LePard noted that Det. Const. Lori Shenher, whom he called “heroic” for her caring work on the missing women file, was appalled by the behaviour of two Vancouver police detectives assigned to the investigation in 1999.

He said she told him she frequently had to apologize to the women of the Downtown Eastside for the behaviour of the “renegade” team of Det. Const. Doug Fell and Det. Const. Mark Wolthers, assigned to the case in 1999.

The two men didn’t share information, were “loud” and “arrogant,” habitually referred to survival sex-trade workers as “whores” and “f—ing whores,” LePard admitted to Gratl. The duo also made openly racist and homophobic remarks and disparaged their female bosses as “incompetent.”

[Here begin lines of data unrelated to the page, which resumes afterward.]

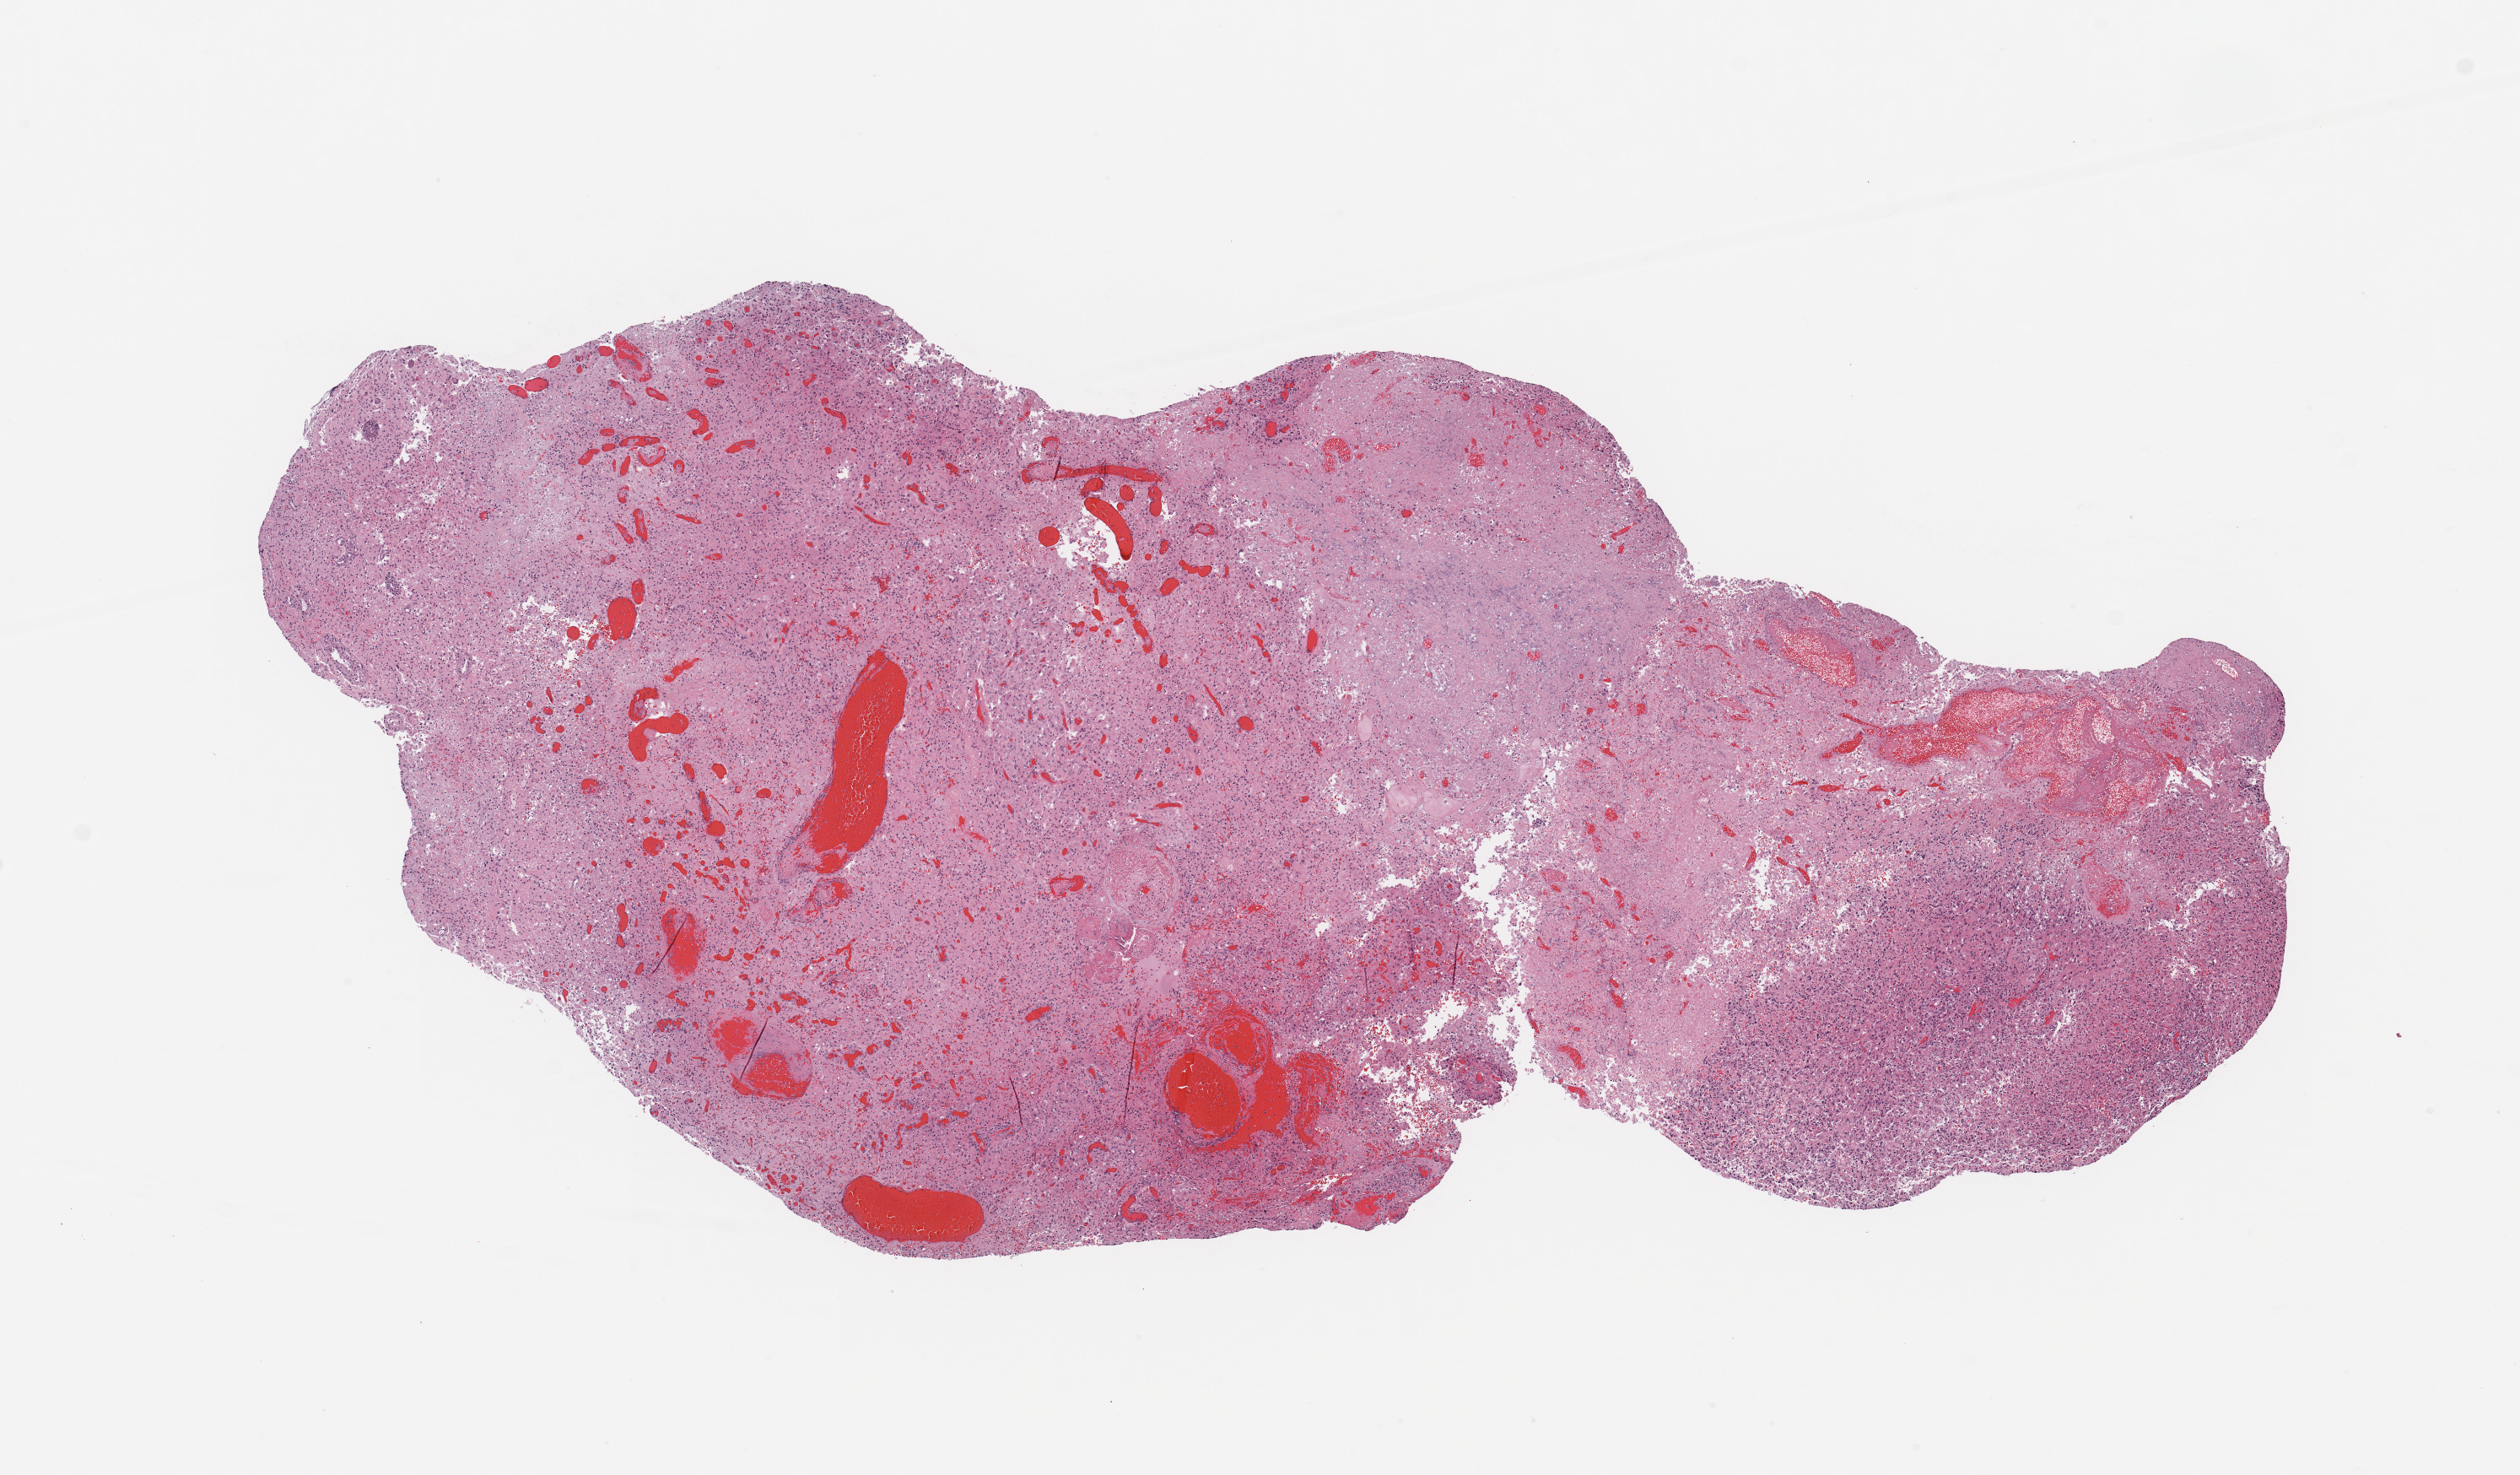
Whole-slide histology image, Hematoxylin and eosin (H&E) stained, low-resolution overview of the scanned area, about 11.8 x 6.9 mm (slide scanned at 20x). Tumour tissue sample, brain. 62-year-old female patient.
Primary tumour site (as recorded): temporal lobe. Diagnosis: Glioblastoma.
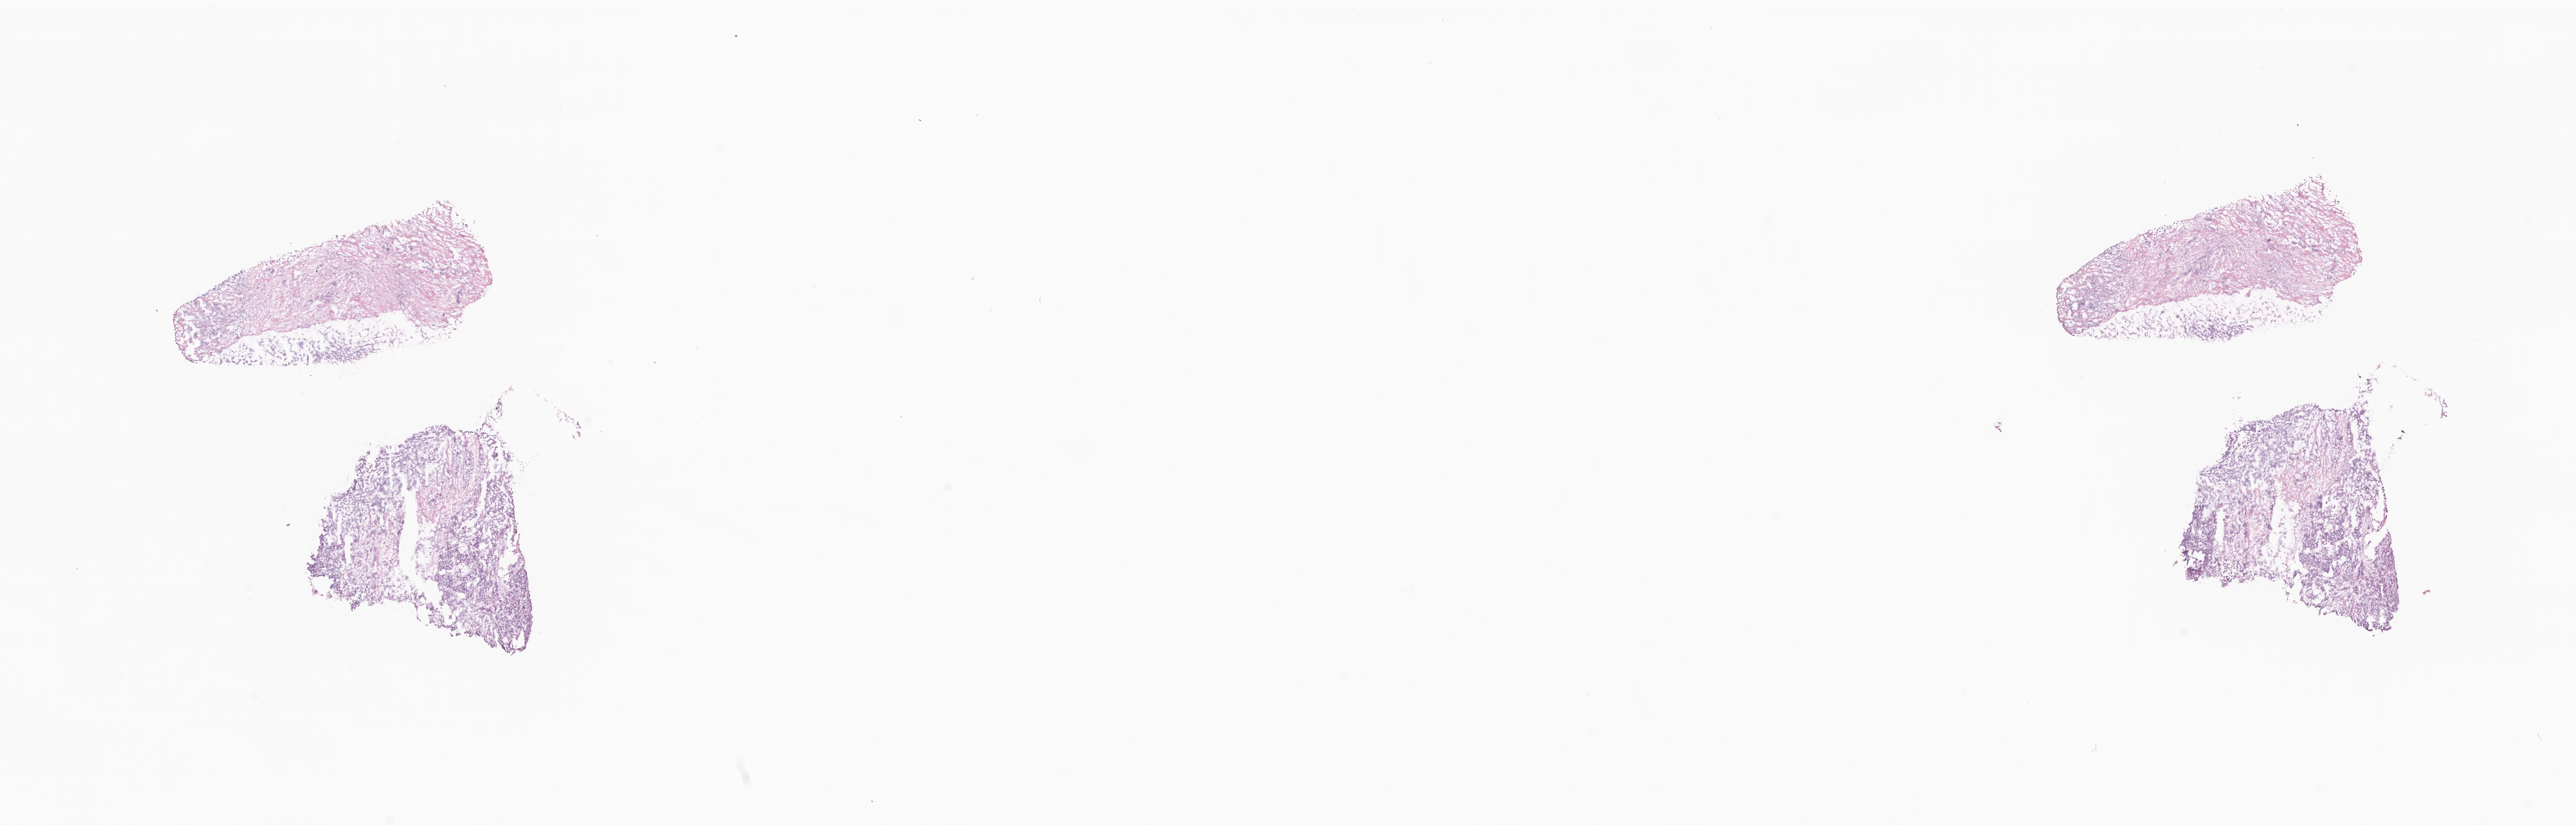
Haematoxylin and eosin whole-slide image — whole scanned area (about 27.8 x 8.9 mm) shown as a low-resolution overview; cryosection; specimen: primary tumor; anatomic site: breast (left). Female patient; age at initial diagnosis 73 years. Pathologist review of this section (percent, as recorded): tumor cells 60%, tumor nuclei 77%, stromal cells 21%, necrosis 1%, normal cells 18%. Inflammatory infiltration, as recorded: lymphocyte infiltration 0%, monocyte infiltration 0%, neutrophil infiltration 0%.
Section: top of the tissue portion. Histologic diagnosis: Infiltrating duct carcinoma, NOS.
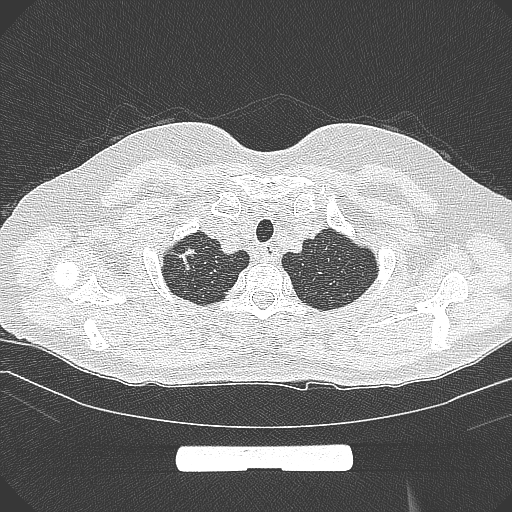
Chest CT, one axial slice. Position 265 of 295 along the scan axis. 120 kVp. Lung window (W 1500 / L -600 HU). 1 mm slice thickness. 512 × 512 image matrix, field of view 369 × 369 mm. Patient: female, 58 years. Case-level facts recorded for this patient, not image findings: clinical TNM (as recorded): T1b N0 M0; histopathological grade: G2-3.
Annotated regions visible in this slice (rectangle marked by the reading radiologist):
- lung tumour (recorded histology: adenocarcinoma): bounding box [x1, y1, x2, y2] px = [172, 243, 198, 280]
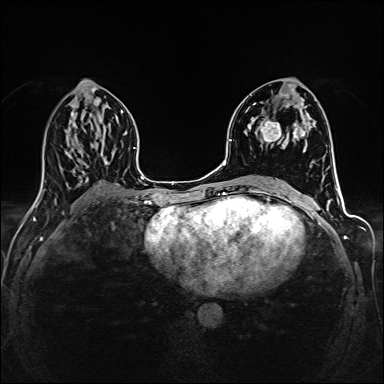
Breast MRI (dynamic contrast-enhanced), one axial slice. Position 74 of 160 along the scan axis. Dynamic contrast-enhanced series, time point 2 of 6 at this slice position (early post-contrast). 1.5 T. TE 2.4 ms, TR 5.2 ms. 1 mm slice thickness. 384 × 384 image matrix, field of view 300 × 300 mm. Female patient.
Annotated regions visible in this slice (semi-automatically segmented with operator editing):
- enhancing-tissue mask used for the functional tumour volume (all voxels passing the contrast-enhancement thresholds inside the analysis volume; usually the tumour): bounding box [x1, y1, x2, y2] px = [260, 94, 305, 143]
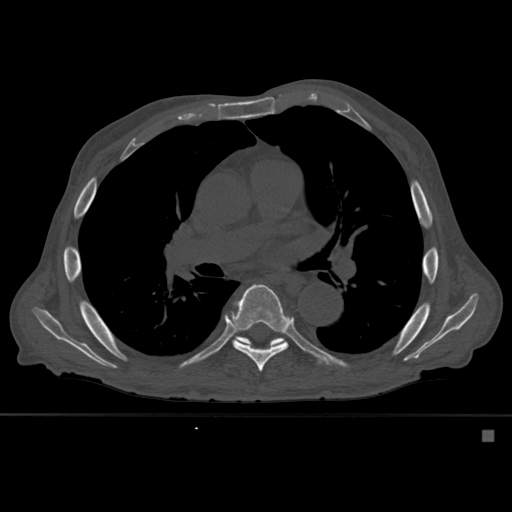
CT including the spine, one axial slice. Position 365 of 527 along the scan axis. Bone window (W 1800 / L 400 HU). 1.5 mm slice thickness. 512 × 512 image matrix, field of view 373 × 373 mm. Male patient, age 78 years. Case-level facts recorded for this patient, not image findings: primary cancer: prostate.
Outlined on this slice (semi-automatic segmentation, software-assisted and operator-edited):
- T7 vertebra: box from (x=229, y=284) to (x=291, y=372) px
- T8 vertebra: (x=236, y=336)–(x=285, y=347)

As Gratl cited repeated internal Vancouver Police Department use of the term “hooker” or “hooker task force,” LePard said the word, although pejorative, was once in common usage a dozen years ago, as in the book, The Happy Hooker.

“In fact, isolated incidents aside, on the whole, the record is clear that the VPD has taken crimes against sex-trade workers seriously,” said LePard.

“Those individuals may have been biased [to sex workers] but I don’t think it is indicative of systemic bias or racism in the VPD.”

But LePard added the two detectives “were totally focused on catching a serial killer, they badly wanted to solve the case.”

By the time LePard wrote his report, after Pickton was finally arrested in 2002, it was too late to discipline officers, he said.